United States District Court, D. Connecticut

May 19, 2016

HOWARD COSBY, Plaintiff,
SCOTT ERFE, ET AL., Defendants.



         Plaintiff, Howard Cosby, commenced this action pursuant to 42 U.S.C. § 1983 against defendants Warden Scott Erfe and Deputy Warden Guiliana Mudano. He alleges that the defendants violated his right to free exercise of the Buddhist religion by denying his request for a vegetarian diet. He alleges further that there were occasions when his food was tampered with, i.e., a bite was taken out of a sandwich, a sandwich was completely burned, and a piece of wax paper was present in a sandwich. The parties have filed cross-motions for summary judgment. For the reasons that follow, the defendants’ motion is granted and the plaintiff’s motion is denied.
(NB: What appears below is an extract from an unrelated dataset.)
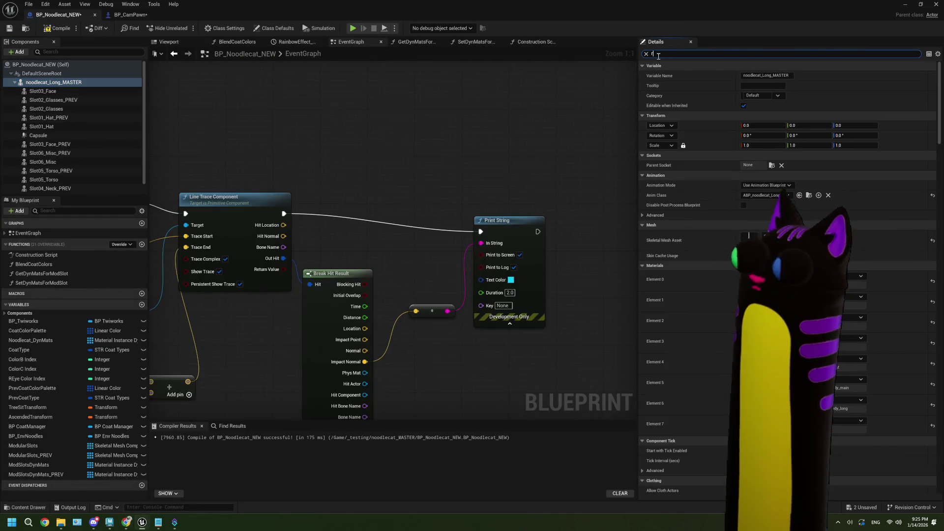
type("rec")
         I. Standard of Review

         A motion for summary judgment may be granted only where “there is no genuine dispute as to any material fact and the [moving party] is entitled to judgment as a matter of law.” Fed.R.Civ.P. 56(a); In re Dana Corp., 574 F.3d 129, 151 (2d Cir. 2009). The moving party may satisfy his burden “by showing-that is pointing out to the district court-that there is an absence of evidence to support the nonmoving party’s case.” PepsiCo, Inc. v. Coca-Cola Co., 315 F.3d 101, 105 (2d Cir. 2002) (per curiam) (internal quotation marks omitted). Once the moving party meets this burden, the nonmoving party must set forth specific facts showing that there is a genuine issue for trial. Wright v. Goord, 554 F.3d 255, 266 (2d Cir. 2009). He must present such evidence as would allow a jury to find in his favor in order to defeat the motion for summary judgment. Graham v. Long Island R.R., 230 F.3d 34, 38 (2d Cir. 2000). The nonmoving party “must offer some hard evidence showing that its version of the events is not wholly fanciful.” D’Amico v. City of New York, 132 F.3d 145, 149 (2d Cir. 1998).

         II. Facts[1]

         The Connecticut Department of Correction (“DOC”) does not offer individualized menus for inmates. Instead, it offers two menu options, the Master menu and the Common Fare menu. Both menus were designed by registered dietitians and comply with all recommended dietary requirements. The Common Fare menu was designed to reasonably accommodate recognized religious dietary requirements by substituting fish, cheese or another meatless protein for meat items. All inmates receive the Master menu unless they register to receive the Common Fare menu.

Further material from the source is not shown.